AIM OF THE EXERCISE
Pictures aside, repeat every entry exactly.

INPUT
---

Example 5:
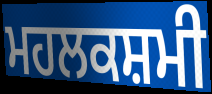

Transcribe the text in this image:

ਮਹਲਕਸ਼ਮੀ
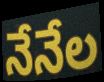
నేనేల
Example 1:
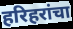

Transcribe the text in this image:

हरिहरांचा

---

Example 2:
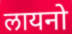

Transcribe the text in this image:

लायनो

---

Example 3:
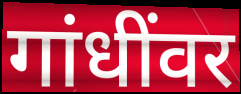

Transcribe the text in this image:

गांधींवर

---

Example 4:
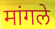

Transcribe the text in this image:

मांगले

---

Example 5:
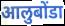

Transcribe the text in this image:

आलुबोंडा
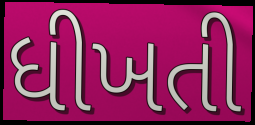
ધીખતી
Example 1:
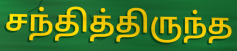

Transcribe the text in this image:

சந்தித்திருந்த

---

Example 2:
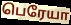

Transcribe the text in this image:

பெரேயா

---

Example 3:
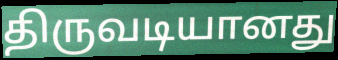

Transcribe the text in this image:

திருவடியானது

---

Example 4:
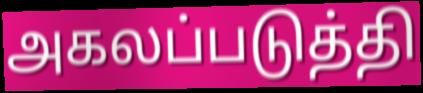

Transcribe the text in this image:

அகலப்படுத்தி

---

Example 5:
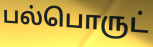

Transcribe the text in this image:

TASK ANSWER
---

Example 5:

Transcribe the text in this image:

ਮਹਲਕਸ਼ਮੀ
నేనేల
Example 1:

Transcribe the text in this image:

हरिहरांचा

---

Example 2:

Transcribe the text in this image:

लायनो

---

Example 3:

Transcribe the text in this image:

गांधींवर

---

Example 4:

Transcribe the text in this image:

मांगले

---

Example 5:

Transcribe the text in this image:

आलुबोंडा
ધીખતી
Example 1:

Transcribe the text in this image:

சந்தித்திருந்த

---

Example 2:

Transcribe the text in this image:

பெரேயா

---

Example 3:

Transcribe the text in this image:

திருவடியானது

---

Example 4:

Transcribe the text in this image:

அகலப்படுத்தி

---

Example 5:

Transcribe the text in this image:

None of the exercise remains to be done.